**Work instruction**
Every entry below needs to be copied exactly.

**Material supplied**
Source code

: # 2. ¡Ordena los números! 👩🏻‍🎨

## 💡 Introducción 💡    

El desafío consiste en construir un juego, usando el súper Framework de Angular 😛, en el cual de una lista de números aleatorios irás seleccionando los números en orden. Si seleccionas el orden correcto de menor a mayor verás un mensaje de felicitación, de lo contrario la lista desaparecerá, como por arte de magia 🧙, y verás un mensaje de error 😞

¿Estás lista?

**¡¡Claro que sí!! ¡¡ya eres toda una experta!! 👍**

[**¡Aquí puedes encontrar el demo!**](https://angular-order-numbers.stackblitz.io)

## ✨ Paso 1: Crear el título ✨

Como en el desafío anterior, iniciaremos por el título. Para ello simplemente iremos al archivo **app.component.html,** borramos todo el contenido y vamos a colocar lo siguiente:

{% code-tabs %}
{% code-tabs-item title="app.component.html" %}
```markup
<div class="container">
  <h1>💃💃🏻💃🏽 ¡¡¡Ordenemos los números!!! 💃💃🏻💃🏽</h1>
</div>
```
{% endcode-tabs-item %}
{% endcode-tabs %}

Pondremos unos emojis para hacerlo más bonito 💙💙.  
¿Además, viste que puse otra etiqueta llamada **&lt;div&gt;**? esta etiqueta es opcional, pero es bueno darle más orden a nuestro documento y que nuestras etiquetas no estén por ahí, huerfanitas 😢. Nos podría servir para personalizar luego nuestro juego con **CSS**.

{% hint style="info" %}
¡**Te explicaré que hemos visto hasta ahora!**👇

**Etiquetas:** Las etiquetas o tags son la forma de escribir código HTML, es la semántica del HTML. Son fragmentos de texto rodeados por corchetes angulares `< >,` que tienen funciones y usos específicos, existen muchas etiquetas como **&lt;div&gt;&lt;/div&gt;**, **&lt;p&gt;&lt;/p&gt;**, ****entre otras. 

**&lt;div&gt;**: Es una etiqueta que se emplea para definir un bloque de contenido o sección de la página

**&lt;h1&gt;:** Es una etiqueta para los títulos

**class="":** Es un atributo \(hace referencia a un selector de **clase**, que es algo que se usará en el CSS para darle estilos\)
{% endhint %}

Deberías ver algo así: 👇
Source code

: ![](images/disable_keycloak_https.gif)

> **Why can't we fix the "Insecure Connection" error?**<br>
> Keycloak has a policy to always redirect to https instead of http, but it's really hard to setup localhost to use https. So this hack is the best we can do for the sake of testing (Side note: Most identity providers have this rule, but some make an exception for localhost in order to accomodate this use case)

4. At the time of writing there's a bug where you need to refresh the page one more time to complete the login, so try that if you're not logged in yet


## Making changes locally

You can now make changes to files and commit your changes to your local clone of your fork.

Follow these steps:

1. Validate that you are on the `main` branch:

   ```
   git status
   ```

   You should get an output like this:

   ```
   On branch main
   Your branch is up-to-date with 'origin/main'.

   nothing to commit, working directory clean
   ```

**Task solution**
Source code

: # 2. ¡Ordena los números! 👩🏻‍🎨

## 💡 Introducción 💡    

El desafío consiste en construir un juego, usando el súper Framework de Angular 😛, en el cual de una lista de números aleatorios irás seleccionando los números en orden. Si seleccionas el orden correcto de menor a mayor verás un mensaje de felicitación, de lo contrario la lista desaparecerá, como por arte de magia 🧙, y verás un mensaje de error 😞

¿Estás lista?

**¡¡Claro que sí!! ¡¡ya eres toda una experta!! 👍**

[**¡Aquí puedes encontrar el demo!**](https://angular-order-numbers.stackblitz.io)

## ✨ Paso 1: Crear el título ✨

Como en el desafío anterior, iniciaremos por el título. Para ello simplemente iremos al archivo **app.component.html,** borramos todo el contenido y vamos a colocar lo siguiente:

{% code-tabs %}
{% code-tabs-item title="app.component.html" %}
```markup
<div class="container">
  <h1>💃💃🏻💃🏽 ¡¡¡Ordenemos los números!!! 💃💃🏻💃🏽</h1>
</div>
```
{% endcode-tabs-item %}
{% endcode-tabs %}

Pondremos unos emojis para hacerlo más bonito 💙💙.  
¿Además, viste que puse otra etiqueta llamada **&lt;div&gt;**? esta etiqueta es opcional, pero es bueno darle más orden a nuestro documento y que nuestras etiquetas no estén por ahí, huerfanitas 😢. Nos podría servir para personalizar luego nuestro juego con **CSS**.

{% hint style="info" %}
¡**Te explicaré que hemos visto hasta ahora!**👇

**Etiquetas:** Las etiquetas o tags son la forma de escribir código HTML, es la semántica del HTML. Son fragmentos de texto rodeados por corchetes angulares `< >,` que tienen funciones y usos específicos, existen muchas etiquetas como **&lt;div&gt;&lt;/div&gt;**, **&lt;p&gt;&lt;/p&gt;**, ****entre otras. 

**&lt;div&gt;**: Es una etiqueta que se emplea para definir un bloque de contenido o sección de la página

**&lt;h1&gt;:** Es una etiqueta para los títulos

**class="":** Es un atributo \(hace referencia a un selector de **clase**, que es algo que se usará en el CSS para darle estilos\)
{% endhint %}

Deberías ver algo así: 👇
Source code

: ![](images/disable_keycloak_https.gif)

> **Why can't we fix the "Insecure Connection" error?**<br>
> Keycloak has a policy to always redirect to https instead of http, but it's really hard to setup localhost to use https. So this hack is the best we can do for the sake of testing (Side note: Most identity providers have this rule, but some make an exception for localhost in order to accomodate this use case)

4. At the time of writing there's a bug where you need to refresh the page one more time to complete the login, so try that if you're not logged in yet


## Making changes locally

You can now make changes to files and commit your changes to your local clone of your fork.

Follow these steps:

1. Validate that you are on the `main` branch:

   ```
   git status
   ```

   You should get an output like this:

   ```
   On branch main
   Your branch is up-to-date with 'origin/main'.

   nothing to commit, working directory clean
   ```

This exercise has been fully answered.